Task details
Copy out everything in the listing below, from the line containing "GetDisplay returns the" down through the final line, both included.

Dataset excerpts
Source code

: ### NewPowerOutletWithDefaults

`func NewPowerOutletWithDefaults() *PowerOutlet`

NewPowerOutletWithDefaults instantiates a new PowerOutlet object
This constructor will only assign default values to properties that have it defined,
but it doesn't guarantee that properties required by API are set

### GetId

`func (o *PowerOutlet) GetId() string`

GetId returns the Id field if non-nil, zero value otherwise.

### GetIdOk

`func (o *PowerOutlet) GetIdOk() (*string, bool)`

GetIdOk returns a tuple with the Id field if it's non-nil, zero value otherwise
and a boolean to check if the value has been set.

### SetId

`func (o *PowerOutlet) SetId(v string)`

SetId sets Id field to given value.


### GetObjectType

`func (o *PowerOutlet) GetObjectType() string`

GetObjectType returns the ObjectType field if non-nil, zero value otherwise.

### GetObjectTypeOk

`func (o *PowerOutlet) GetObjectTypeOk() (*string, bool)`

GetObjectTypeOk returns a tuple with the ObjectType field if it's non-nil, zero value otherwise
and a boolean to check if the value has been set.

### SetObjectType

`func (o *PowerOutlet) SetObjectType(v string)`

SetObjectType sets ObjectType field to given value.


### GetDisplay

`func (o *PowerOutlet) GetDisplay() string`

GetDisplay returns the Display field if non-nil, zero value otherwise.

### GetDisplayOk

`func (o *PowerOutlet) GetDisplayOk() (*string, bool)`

Your response
GetDisplay returns the Display field if non-nil, zero value otherwise.

### GetDisplayOk

`func (o *PowerOutlet) GetDisplayOk() (*string, bool)`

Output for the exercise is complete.